● **THE EXERCISE**:
Present the material from the line containing "the way 9h44" through the end of the material as a Markdown table with the columns Row and Line. Skip blank lines, and leave the pictures out.

=== RECORDS ===

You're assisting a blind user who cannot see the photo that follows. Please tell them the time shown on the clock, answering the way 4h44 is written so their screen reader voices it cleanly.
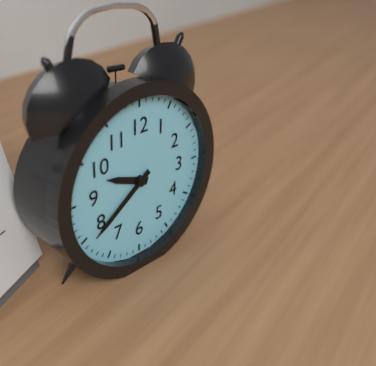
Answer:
9h39
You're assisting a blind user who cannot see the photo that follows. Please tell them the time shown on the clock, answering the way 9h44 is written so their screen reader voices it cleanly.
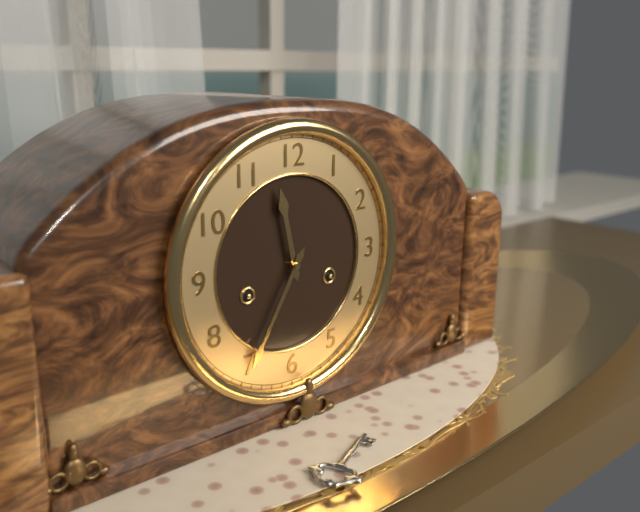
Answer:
11h35
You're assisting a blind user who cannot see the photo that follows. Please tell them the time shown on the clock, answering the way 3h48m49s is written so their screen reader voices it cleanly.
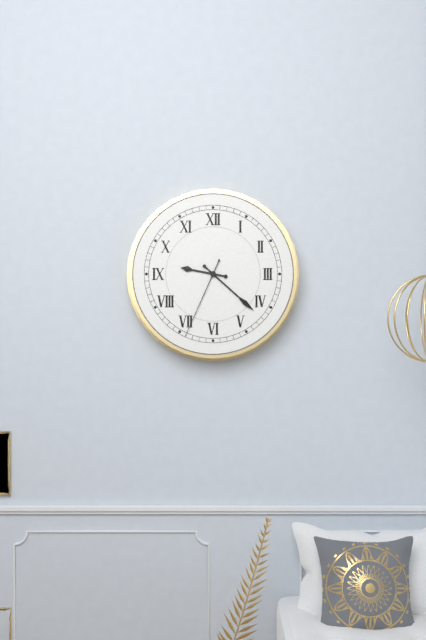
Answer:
9h22m34s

===

● **CORRECT RESPONSE**:
| Row | Line |
|---|---|
| 1 | You're assisting a blind user who cannot see the photo that follows. Please tell them the time shown on the clock, answering the way 9h44 is written so their screen reader voices it cleanly. |
| 2 | Answer: |
| 3 | 11h35 |
| 4 | You're assisting a blind user who cannot see the photo that follows. Please tell them the time shown on the clock, answering the way 3h48m49s is written so their screen reader voices it cleanly. |
| 5 | Answer: |
| 6 | 9h22m34s |